To-do item
Wherever the word "MINISPLIT" appears in a line of the data, that line should be copied.

-------- Given data --------

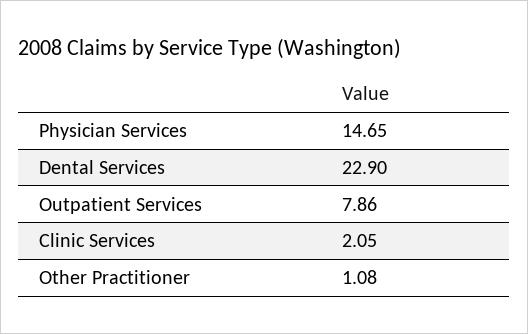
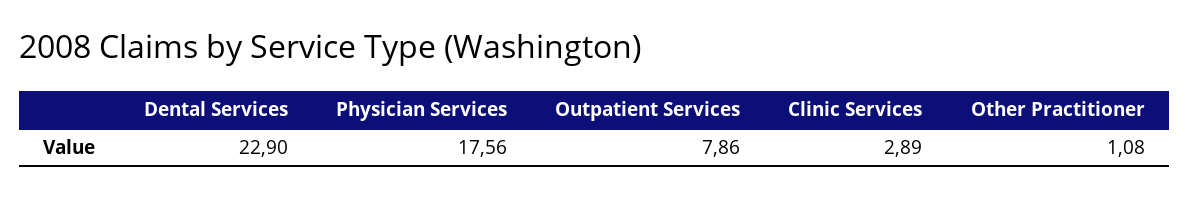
Physician Services: 14.65 -> 17.56
Clinic Services: 2.05 -> 2.89

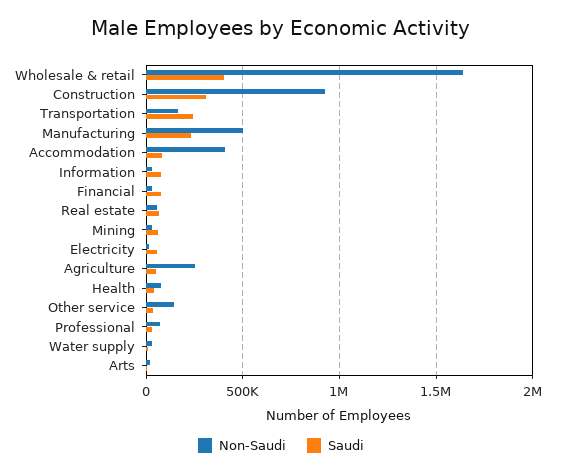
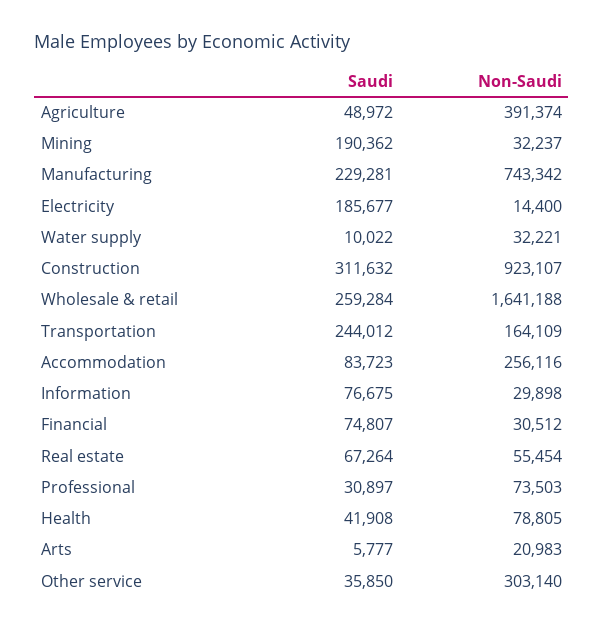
Saudi, Wholesale & retail: 400000 -> 259284
Non-Saudi, Manufacturing: 500000 -> 743342
Non-Saudi, Accommodation: 400000 -> 256116
Saudi, Mining: 50000 -> 190362
Saudi, Electricity: 50000 -> 185677
Non-Saudi, Agriculture: 250000 -> 391374
Non-Saudi, Other service: 150000 -> 303140

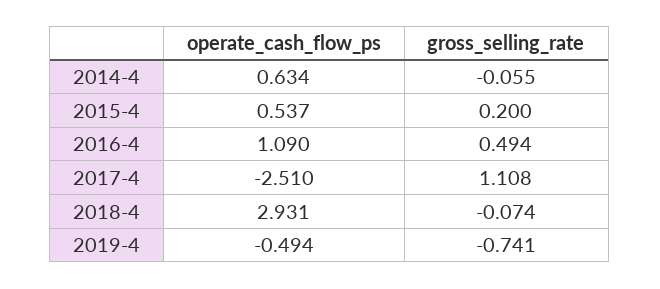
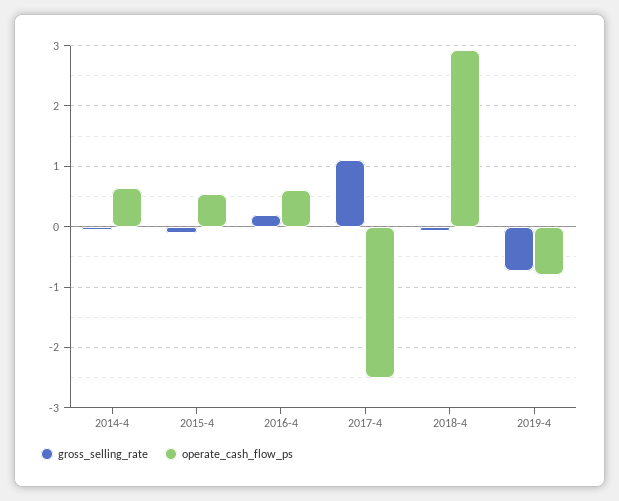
gross_selling_rate, 2015-4: 0.2 -> -0.1
operate_cash_flow_ps, 2016-4: 1.09 -> 0.6
gross_selling_rate, 2016-4: 0.494 -> 0.2
operate_cash_flow_ps, 2019-4: -0.494 -> -0.8

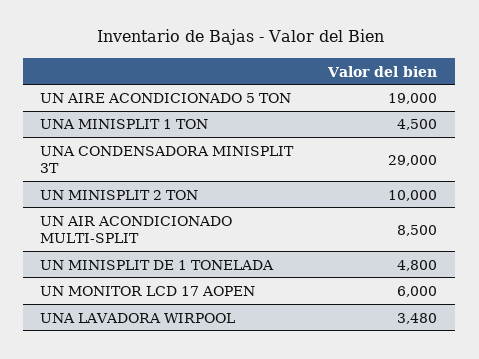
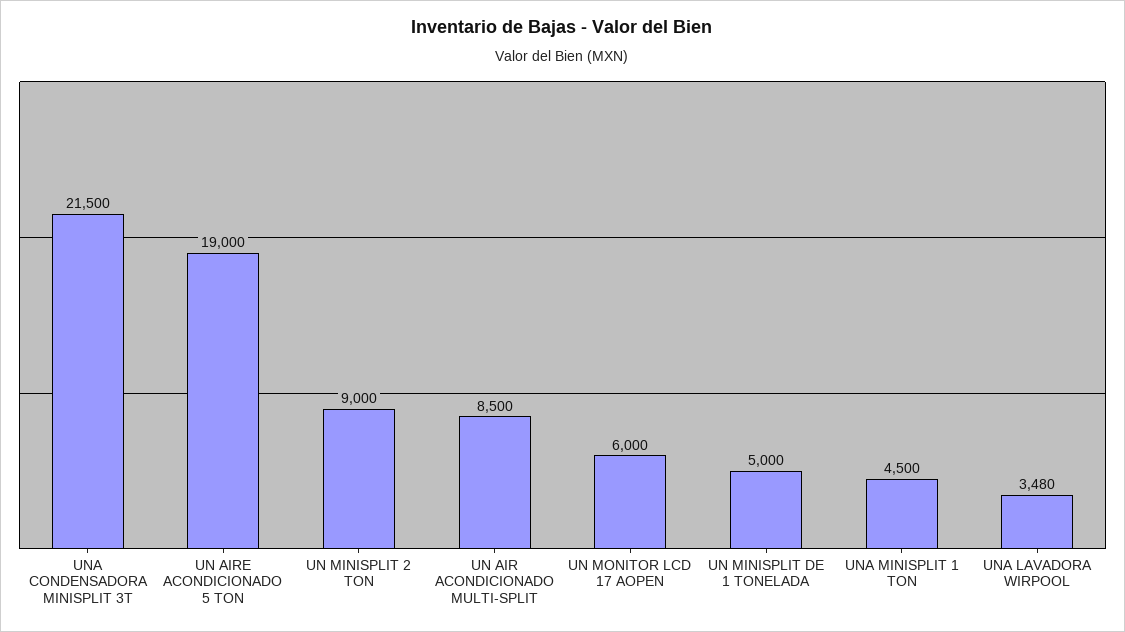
UNA CONDENSADORA MINISPLIT 3T: 29000 -> 21500
UN MINISPLIT 2 TON: 10000 -> 9000
UN MINISPLIT DE 1 TONELADA: 4800 -> 5000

--------

Answer to this problem
UNA CONDENSADORA MINISPLIT 3T: 29000 -> 21500
UN MINISPLIT 2 TON: 10000 -> 9000
UN MINISPLIT DE 1 TONELADA: 4800 -> 5000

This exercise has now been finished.